When evaluating options for cloud based clusters for use in HPC applications, costs are often a major consideration. For the occasional HPC processing task, preparing a cluster from the instance up (not always a trivial task) can be a cost effective way to solve those compute problems. But what if the HPC processing task is more than occasional? What if it is part of your ongoing business process? At what point does it make sense to consider deployment alternatives?
To take a more quantitative view let’s start by looking at inputs and cost components of a deployment:
- Average walltime for HPC Job on fixed cluster size
- Jobs required per month
- Software licensing costs (if applicable)
- Machine cost (purchased)
The costs may vary from organization to organization depending on datacenter location, cost of electricity, type of cooling deployed, number of staff to support, etc., but in any deployment scenario, understanding these inputs and factors are important.

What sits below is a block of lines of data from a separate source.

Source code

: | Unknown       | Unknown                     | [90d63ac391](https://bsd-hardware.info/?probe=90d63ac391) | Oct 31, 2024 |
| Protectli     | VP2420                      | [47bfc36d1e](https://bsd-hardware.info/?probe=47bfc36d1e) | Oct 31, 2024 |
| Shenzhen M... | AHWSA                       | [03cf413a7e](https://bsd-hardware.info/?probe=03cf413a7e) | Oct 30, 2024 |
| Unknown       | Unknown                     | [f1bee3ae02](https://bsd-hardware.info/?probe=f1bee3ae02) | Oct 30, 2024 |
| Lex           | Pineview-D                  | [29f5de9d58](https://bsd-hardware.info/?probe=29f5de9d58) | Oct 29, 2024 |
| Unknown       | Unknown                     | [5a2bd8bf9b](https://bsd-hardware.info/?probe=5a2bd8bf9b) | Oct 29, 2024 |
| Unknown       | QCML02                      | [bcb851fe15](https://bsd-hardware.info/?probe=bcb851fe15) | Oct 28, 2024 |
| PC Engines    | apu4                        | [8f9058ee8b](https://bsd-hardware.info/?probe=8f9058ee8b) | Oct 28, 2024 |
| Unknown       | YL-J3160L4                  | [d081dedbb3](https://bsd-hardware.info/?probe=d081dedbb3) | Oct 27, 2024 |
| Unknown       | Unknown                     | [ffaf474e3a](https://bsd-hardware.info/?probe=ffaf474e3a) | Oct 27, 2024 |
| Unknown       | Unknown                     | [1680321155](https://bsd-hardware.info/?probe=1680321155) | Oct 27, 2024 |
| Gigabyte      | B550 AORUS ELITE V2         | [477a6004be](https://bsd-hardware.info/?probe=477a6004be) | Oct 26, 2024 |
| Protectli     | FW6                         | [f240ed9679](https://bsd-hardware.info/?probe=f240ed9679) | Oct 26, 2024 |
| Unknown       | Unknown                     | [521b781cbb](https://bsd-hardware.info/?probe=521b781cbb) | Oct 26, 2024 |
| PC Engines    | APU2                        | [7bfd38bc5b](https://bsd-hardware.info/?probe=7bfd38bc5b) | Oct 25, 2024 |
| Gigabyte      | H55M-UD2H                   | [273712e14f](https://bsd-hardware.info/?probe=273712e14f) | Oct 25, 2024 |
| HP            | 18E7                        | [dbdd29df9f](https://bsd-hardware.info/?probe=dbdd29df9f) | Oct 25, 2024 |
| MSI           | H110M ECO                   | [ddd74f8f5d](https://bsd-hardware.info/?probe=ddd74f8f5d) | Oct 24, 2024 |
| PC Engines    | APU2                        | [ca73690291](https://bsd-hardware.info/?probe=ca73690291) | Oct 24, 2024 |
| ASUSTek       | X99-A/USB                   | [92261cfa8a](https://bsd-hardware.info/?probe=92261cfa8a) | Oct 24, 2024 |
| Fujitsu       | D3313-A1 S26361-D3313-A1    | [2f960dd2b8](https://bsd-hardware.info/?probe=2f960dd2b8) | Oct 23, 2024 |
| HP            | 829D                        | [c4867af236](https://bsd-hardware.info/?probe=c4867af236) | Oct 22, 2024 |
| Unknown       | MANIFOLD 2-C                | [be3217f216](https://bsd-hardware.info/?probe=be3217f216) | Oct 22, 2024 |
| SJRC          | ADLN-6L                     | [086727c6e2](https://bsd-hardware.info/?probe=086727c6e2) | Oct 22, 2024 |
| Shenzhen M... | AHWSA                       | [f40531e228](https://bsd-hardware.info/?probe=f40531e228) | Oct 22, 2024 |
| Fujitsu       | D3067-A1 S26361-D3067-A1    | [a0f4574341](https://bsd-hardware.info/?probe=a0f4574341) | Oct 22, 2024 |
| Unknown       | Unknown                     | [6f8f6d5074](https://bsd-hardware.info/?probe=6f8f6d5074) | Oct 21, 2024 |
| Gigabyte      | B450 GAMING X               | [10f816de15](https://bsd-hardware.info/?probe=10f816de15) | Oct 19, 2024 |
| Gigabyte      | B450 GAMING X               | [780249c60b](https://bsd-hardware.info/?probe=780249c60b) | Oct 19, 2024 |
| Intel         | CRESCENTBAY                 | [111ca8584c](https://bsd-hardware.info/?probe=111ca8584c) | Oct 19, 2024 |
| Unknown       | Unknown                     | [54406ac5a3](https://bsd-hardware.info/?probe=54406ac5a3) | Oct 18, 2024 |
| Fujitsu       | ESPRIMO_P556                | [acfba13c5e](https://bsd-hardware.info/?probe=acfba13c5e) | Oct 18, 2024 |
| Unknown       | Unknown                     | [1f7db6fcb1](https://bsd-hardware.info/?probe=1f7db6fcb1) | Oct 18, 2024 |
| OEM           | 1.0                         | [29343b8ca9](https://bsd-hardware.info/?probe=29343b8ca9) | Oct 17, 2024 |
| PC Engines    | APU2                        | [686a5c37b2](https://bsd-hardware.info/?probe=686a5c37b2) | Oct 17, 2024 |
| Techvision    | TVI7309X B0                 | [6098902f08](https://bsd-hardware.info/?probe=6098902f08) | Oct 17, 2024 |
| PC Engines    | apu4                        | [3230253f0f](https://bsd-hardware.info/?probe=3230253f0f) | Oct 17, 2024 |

From the cloud perspective, this can be fairly straightforward, since all costs are abstracted to an hourly or monthly rate. Let’s take a theoretical example of an application that runs on a 12 node cluster requiring 16 CPU cores per node and 3-4GB RAM per core. Let’s assume that the application has an average run time of 5 hours.
The simplest cost to calculate is a single run using on-demand cloud resources. Let’s assume that the hourly rate for a compute instance with the above attributes (excluding data transfer and any cluster creation setup costs) is $2.20/hour. This means the total hourly cost for the cluster is $2.20/hr x 12 nodes = $26.40/hr. A single job run would cost $132.00. Keeping the analysis simple, if a user only needed to run 1 job per month, using an on-demand cluster is likely the way to go. But what if s/he needed to run more than one job per month, or actually install a workload manager/ job scheduler and enable multi-user job submissions? What do costs look like if some jobs fail?
Considering the other extreme, let’s suppose the cluster was needed for a month. The total cost to operate the on-demand cluster becomes $26.40/hr x 720 hours = $19,000 per month…. a pretty expensive endeavor.
Turning to dedicated HPC clouds for a moment, let’s assume that to rent the same type of cluster on a monthly basis was $7200.00 per month. In the above scenario, the break even point between the two deployment approaches is at 272 hours of cluster usage. If the HPC processing tasks requires more than this, dedicated is the way to go.
While the above example is simplistic, it does highlight a quantitative approach to selecting cost-optimized HPC cloud deployment models. Other factors can weigh in; factors like software license management, user location, cluster management support, data storage, node-attributes, interconnect, security, and walltime variance between virtualized and bare-metal clusters. Ultimately, these factors must be reviewed by the consumer and the best, most efficient path selected.